What This Means for Brokers 

Customs brokers are also expressly in the crosshairs. Section 4(a) directs CBP to impose maximum penalties on brokers who fail to conduct due diligence, repeatedly represent noncompliant clients, or fail to cooperate with CBP information requests — language that is unusually specific for an EO. 

The EO simultaneously creates commercial opportunity and heightened risk for CTPAT-validated brokers. Because foreign IORs without their own CTPAT validation must now use a CTPAT-validated broker to file formal entries, these brokers become essential gatekeepers. A broker, however, that facilitates entries for a foreign IOR that proves noncompliant faces maximum penalties under the very provisions the EO creates.

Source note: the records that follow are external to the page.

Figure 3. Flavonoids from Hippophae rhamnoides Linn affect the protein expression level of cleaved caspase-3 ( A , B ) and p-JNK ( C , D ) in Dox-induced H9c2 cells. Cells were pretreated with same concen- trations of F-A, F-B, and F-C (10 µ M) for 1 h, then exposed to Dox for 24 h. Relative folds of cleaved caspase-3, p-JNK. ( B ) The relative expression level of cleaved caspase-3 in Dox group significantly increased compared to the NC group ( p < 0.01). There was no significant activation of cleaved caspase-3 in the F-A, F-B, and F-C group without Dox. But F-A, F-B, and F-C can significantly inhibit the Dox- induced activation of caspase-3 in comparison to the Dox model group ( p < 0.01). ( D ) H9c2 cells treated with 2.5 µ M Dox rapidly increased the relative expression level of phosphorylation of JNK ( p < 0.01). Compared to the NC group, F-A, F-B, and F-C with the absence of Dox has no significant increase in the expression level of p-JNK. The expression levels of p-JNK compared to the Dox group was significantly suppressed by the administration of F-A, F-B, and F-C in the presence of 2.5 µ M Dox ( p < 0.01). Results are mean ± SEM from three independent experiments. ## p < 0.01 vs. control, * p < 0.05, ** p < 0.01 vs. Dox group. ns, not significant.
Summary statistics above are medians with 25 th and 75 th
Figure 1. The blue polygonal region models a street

The practical upshot is that the new 50% penalty floor and elimination of mitigation for repeat offenders fundamentally recalibrates the cost of silence. Brokers who identify compliance issues among their clients now have a materially stronger incentive to disclose violations to CBP proactively rather than risk being characterized as having “repeatedly represent[ed] noncompliant clients.” And brokers cannot serve as a workaround for debarred importers: an IOR that loses “good standing” is barred from designating a broker to act as an IOR on its behalf.

Final Takeaways

The EO is the latest in a series of aggressive trade and customs enforcement actions taken by the Trump Administration since the start of the president’s second term. Beginning on Day One with the “America First Trade Policy – The White House” directive, the Administration has pursued a sustained campaign to tighten customs compliance and crack down on duty evasion. Key prior actions include suspending duty-free de minimis treatment for all countries (July 2025), which was subsequently continued in February; issuing an EO targeting transshipment schemes (July 2025); and the creation of the US Department of Justice’s Trade Fraud Task Force in August 2025 to coordinate criminal and civil enforcement of tariff evasion. US Congress also reinforced these efforts legislatively: the “One Big Beautiful Bill Act,” signed into law, permanently repealed the statutory basis for the de minimis exemption worldwide, effective July 1, 2027. 

Taken together, this latest EO, which focuses on importer accountability, disclosure requirements, heightened penalties, and streamlined disposal of non-compliant goods, represents a further escalation of the Administration’s systematic effort to close perceived gaps in US customs enforcement and ensure that importers, particularly foreign entities, comply fully with US trade laws.